The Connection Between Periodontal Disease and Airway Obstruction
Periodontal disease has been linked to several chronic diseases and disorders, thanks to a lot of microbial research in scientific communities. The more that scientist and specialists study the nature of periodontal disease, the more of a connection to other health problems are revealed. However, this is somewhat unsurprising. The state of a tooth has often been an indicator of someone’s condition in ancient civilizations. Even anthropologists use teeth to determine the overall health of specimens that survived throughout millennia. Our teeth speak volumes.

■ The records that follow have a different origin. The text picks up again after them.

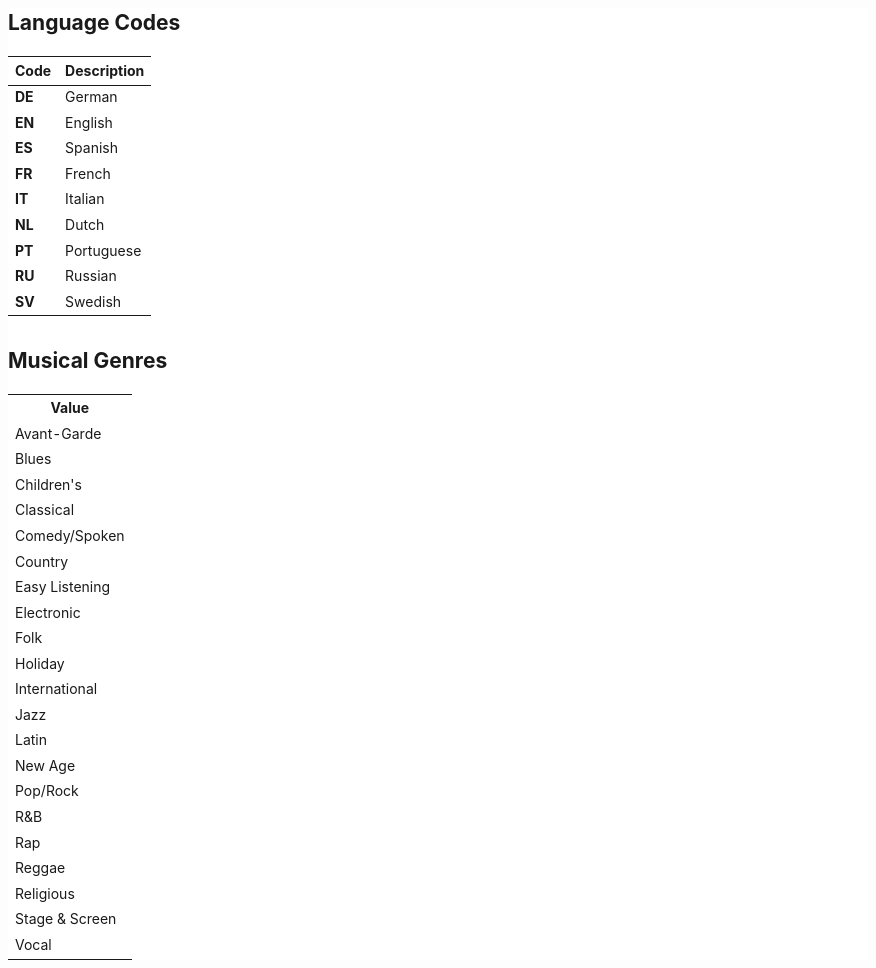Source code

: ## Language Codes

Code | Description
------|------------
**DE** | German
**EN** | English
**ES** | Spanish
**FR** | French
**IT** | Italian
**NL** | Dutch
**PT** | Portuguese
**RU** | Russian
**SV** | Swedish

## Musical Genres

<table>
<tr><th>Value</th></tr>
<tr><td>Avant-Garde</td></tr>
<tr><td>Blues</td></tr>
<tr><td>Children's</td></tr>
<tr><td>Classical</td></tr>
<tr><td>Comedy/Spoken</td></tr>
<tr><td>Country</td></tr>
<tr><td>Easy Listening</td></tr>
<tr><td>Electronic</td></tr>
<tr><td>Folk</td></tr>
<tr><td>Holiday</td></tr>
<tr><td>International</td></tr>
<tr><td>Jazz</td></tr>
<tr><td>Latin</td></tr>
<tr><td>New Age</td></tr>
<tr><td>Pop/Rock</td></tr>
<tr><td>R&B</td></tr>
<tr><td>Rap</td></tr>
<tr><td>Reggae</td></tr>
<tr><td>Religious</td></tr>
<tr><td>Stage & Screen</td></tr>
<tr><td>Vocal</td></tr>
</table>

So, what does it say about the way we breathe? Our mouths are the gateway for food, speech, and air. With that in mind, it makes sense that the condition of our mouths can affect the condition of our lungs. Let’s take a look at what dental experts discovered about that connection.
Our Oral Microbiome
Our mouths are host to a lot of bacteria. Just like our guts, there is a whole ecosystem of bacteria in our mouths. According to a 2012 publication on oral diseases, “The oral microbiome rests within biofilms throughout the oral cavity, forming an ecosystem that maintains health when in equilibrium. However, certain ecological shifts in the microbiome allow pathogens to manifest and cause disease.” This means that your tongue, gums, and teeth are a giant ecosystem for microscopic organisms. Most of them are neutral, and some of them are even beneficial. However, there are some that can be outright harmful. When too much harmful bacteria take over that ecosystem, everything in contact with it suffers.
When there is poor oral hygiene, harmful or ‘negative gram’ bacteria has a chance to thrive. These harmful bacteria are “negative gram” bacteria. When we expose our bodies to this type of bacteria, we get an infection. And there are many ways that we can expose our bodies to negative gram bacteria.
Bacteria make up all living things. Without it, people, animals, plants, and insects can’t exist. In fact, most specialists claim that children with developing immune systems need exposure to germs and bacteria. And it isn’t hard to do. From the air we breathe, to the food we eat, and the people we touch we are constantly surrounding ourselves with bacteria. And we should because bacteria carry strands of DNA that make up our genetic code.
But those harmful bacteria can also get easy access to our bodies if we are not careful about what we expose ourselves to. Harmful bacteria lurk in raw chicken, sick people, and overcrowded communities. And when they have a chance to thrive in a place where they can feed and reproduce quickly, they will take that chance.
But what does bad oral hygiene have to do with lung and breathing problems? How does periodontal disease connect with diseases like pneumonia or COPD?
Plaque and Bacteria
The thing about plaque is that it creates a protected environment for a lot of bad bacteria. Residue from foods provide sugars and an undisturbed environment for the bacteria to multiply. Basically, when you are not brushing your teeth, you are giving harmful bacteria a feeding ground to multiply in.
But that plaque does not always stay in place forever, even if you left it undisturbed. All it takes is one deep breath or the passage of food to transport that harmful bacteria to other parts of the body. Either through the respiratory system or the digestive system. And that is with the assumption that the bacteria didn’t even dig its way down into the gumline and enter through the circulatory system.
And dentists are confirming it.
Studies as recent as 2018 point to a correlation between the severity of periodontal disease and the increased likelihood of respiratory issues. There is even evidence of the same negative gram bacteria found in plaque being discovered in the lungs of patients.
The only way to decrease the chances of respiratory infection from harmful bacteria coming from the inside of your mouth, you want to follow a regular oral hygiene routine. If the nature of the periodontal disease is more severe, there is a good chance that your dentist or doctor may prescribe antibiotics. It is not just for the sake of your smile that you need to follow good dental habits. It is also for the sake of your health in ways that are surprising.